_Exercise details_
Check every line of the data below for "membranous". Copy each one that has it.

_Provided data_
══════════════════════════════

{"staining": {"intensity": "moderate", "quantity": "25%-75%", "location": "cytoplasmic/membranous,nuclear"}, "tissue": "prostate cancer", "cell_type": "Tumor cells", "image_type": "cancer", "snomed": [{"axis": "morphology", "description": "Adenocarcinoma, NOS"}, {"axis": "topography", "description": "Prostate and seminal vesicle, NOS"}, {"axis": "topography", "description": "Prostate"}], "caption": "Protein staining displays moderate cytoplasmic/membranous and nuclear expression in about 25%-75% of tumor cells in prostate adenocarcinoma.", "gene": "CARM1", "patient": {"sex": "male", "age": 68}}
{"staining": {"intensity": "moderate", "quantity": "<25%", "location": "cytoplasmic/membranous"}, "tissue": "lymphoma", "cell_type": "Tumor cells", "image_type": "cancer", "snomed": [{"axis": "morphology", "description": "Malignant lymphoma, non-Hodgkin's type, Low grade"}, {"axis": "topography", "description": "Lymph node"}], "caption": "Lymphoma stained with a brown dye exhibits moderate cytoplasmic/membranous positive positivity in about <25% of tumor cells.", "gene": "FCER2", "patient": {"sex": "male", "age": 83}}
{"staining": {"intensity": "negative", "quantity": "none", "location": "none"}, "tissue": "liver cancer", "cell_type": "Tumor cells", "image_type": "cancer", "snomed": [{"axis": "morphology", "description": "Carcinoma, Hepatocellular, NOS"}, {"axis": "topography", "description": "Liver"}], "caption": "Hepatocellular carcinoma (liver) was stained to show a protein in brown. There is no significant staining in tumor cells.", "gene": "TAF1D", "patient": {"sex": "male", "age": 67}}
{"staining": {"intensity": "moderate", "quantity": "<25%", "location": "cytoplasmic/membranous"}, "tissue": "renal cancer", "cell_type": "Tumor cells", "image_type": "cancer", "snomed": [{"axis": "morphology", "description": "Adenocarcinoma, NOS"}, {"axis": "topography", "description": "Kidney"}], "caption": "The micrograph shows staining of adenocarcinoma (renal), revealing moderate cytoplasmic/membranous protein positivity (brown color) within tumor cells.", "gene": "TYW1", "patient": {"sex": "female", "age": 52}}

══════════════════════════════

_Exercise result_
{"staining": {"intensity": "moderate", "quantity": "25%-75%", "location": "cytoplasmic/membranous,nuclear"}, "tissue": "prostate cancer", "cell_type": "Tumor cells", "image_type": "cancer", "snomed": [{"axis": "morphology", "description": "Adenocarcinoma, NOS"}, {"axis": "topography", "description": "Prostate and seminal vesicle, NOS"}, {"axis": "topography", "description": "Prostate"}], "caption": "Protein staining displays moderate cytoplasmic/membranous and nuclear expression in about 25%-75% of tumor cells in prostate adenocarcinoma.", "gene": "CARM1", "patient": {"sex": "male", "age": 68}}
{"staining": {"intensity": "moderate", "quantity": "<25%", "location": "cytoplasmic/membranous"}, "tissue": "lymphoma", "cell_type": "Tumor cells", "image_type": "cancer", "snomed": [{"axis": "morphology", "description": "Malignant lymphoma, non-Hodgkin's type, Low grade"}, {"axis": "topography", "description": "Lymph node"}], "caption": "Lymphoma stained with a brown dye exhibits moderate cytoplasmic/membranous positive positivity in about <25% of tumor cells.", "gene": "FCER2", "patient": {"sex": "male", "age": 83}}
{"staining": {"intensity": "moderate", "quantity": "<25%", "location": "cytoplasmic/membranous"}, "tissue": "renal cancer", "cell_type": "Tumor cells", "image_type": "cancer", "snomed": [{"axis": "morphology", "description": "Adenocarcinoma, NOS"}, {"axis": "topography", "description": "Kidney"}], "caption": "The micrograph shows staining of adenocarcinoma (renal), revealing moderate cytoplasmic/membranous protein positivity (brown color) within tumor cells.", "gene": "TYW1", "patient": {"sex": "female", "age": 52}}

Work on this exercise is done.